#### Text extract:
+--
A structured set of objections, weighed in public.

Desk editor's note, referee report, simulated authors' rebuttal, and a circularity audit. Tearing a paper down is the easy half of reading it; the pith above is the substance, this is the friction.

Referee Report

1 major / 2 minor

Summary. The paper develops an estimator-based stochastic fixed-point framework for computing the 2-Wasserstein barycenter of continuous non-parametric probability measures. It provides the first rigorous almost-sure convergence analysis for implementable stochastic extensions of the 2016 fixed-point scheme of Alvarez-Esteban et al., under controlled errors in optimal transport map estimation, and identifies sufficient conditions for geometric convergence rates. A concrete algorithm is proposed that uses a modified entropic OT map estimator for input measures satisfying Caffarelli-type regularity (a dense subset of the Wasserstein space), together with a synthetic benchmark generation procedure and numerical experiments on synthetic and real data.
+--
#### Raw data:
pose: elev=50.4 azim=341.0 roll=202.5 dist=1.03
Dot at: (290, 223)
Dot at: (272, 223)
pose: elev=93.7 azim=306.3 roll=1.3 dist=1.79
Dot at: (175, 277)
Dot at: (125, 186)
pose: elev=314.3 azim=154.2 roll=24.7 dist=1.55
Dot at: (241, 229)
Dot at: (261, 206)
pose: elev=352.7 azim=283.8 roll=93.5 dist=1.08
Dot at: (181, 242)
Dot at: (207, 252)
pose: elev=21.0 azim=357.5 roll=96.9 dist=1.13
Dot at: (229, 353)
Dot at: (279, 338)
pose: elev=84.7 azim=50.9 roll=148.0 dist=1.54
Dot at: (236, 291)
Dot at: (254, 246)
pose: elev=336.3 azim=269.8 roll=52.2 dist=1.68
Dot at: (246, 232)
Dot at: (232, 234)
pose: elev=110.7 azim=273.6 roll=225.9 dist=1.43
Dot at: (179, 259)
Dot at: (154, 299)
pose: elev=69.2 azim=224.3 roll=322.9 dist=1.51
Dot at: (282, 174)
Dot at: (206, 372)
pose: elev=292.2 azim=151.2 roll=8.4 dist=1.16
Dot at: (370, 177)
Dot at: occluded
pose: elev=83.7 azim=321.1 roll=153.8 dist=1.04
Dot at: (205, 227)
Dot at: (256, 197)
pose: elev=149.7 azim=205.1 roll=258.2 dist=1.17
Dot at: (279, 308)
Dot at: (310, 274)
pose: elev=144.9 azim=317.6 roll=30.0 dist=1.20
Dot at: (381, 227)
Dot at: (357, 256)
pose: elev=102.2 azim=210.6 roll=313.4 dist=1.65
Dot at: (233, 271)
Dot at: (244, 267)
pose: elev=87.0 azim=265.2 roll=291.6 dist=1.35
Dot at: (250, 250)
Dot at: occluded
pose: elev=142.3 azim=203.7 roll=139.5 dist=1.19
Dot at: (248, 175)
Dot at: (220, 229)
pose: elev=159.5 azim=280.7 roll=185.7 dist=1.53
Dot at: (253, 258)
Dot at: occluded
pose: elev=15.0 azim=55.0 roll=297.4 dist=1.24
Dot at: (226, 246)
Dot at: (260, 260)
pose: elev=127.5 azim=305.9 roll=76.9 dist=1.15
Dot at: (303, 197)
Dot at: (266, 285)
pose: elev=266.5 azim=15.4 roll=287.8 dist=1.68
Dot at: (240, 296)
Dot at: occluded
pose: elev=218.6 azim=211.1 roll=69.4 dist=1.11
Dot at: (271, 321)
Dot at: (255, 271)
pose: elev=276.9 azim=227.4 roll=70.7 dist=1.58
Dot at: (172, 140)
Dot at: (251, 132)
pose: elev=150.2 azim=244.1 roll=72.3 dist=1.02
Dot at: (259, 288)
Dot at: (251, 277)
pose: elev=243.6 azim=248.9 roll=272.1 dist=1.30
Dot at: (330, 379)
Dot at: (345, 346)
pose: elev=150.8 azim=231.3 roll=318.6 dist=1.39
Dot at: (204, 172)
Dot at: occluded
+--
#### Task to carry out:
Could you carry on the referee report on the Wasserstein barycenter paper, starting right after its summary paragraph? The data stands apart from the referee report on the Wasserstein barycenter paper.

#### Response to the exercise:
Significance. If the central convergence result holds, the work supplies the first provably convergent, computationally tractable stochastic algorithm for free-support Wasserstein barycenters of continuous measures, extending the 2016 deterministic fixed-point iteration to the estimator-based setting while preserving almost-sure convergence. The explicit sufficient conditions for geometric rates and the benchmark-generation procedure are useful additions to the optimal transport and stochastic approximation literature.

major comments (1)

[Convergence analysis section / main convergence theorem] The almost-sure convergence of the stochastic fixed-point iteration (presumably Theorem 3.1 or the main result in the convergence analysis section) requires that the cumulative OT-map estimation error sequence satisfy a summability condition (e.g., ∑ ε_n < ∞ a.s.) for the invoked stochastic approximation theorem to yield a.s. convergence rather than convergence in probability. The paper invokes Caffarelli regularity to guarantee that the modified entropic OT map estimator has controlled error, yet no explicit quantitative bound is supplied showing that the error (as a function of regularization parameter, sample size, and dimension) decays sufficiently rapidly to meet this summability requirement uniformly over the regularity class. If the error decays only like 1/√n or slower, the a.s. claim may not hold.

minor comments (2)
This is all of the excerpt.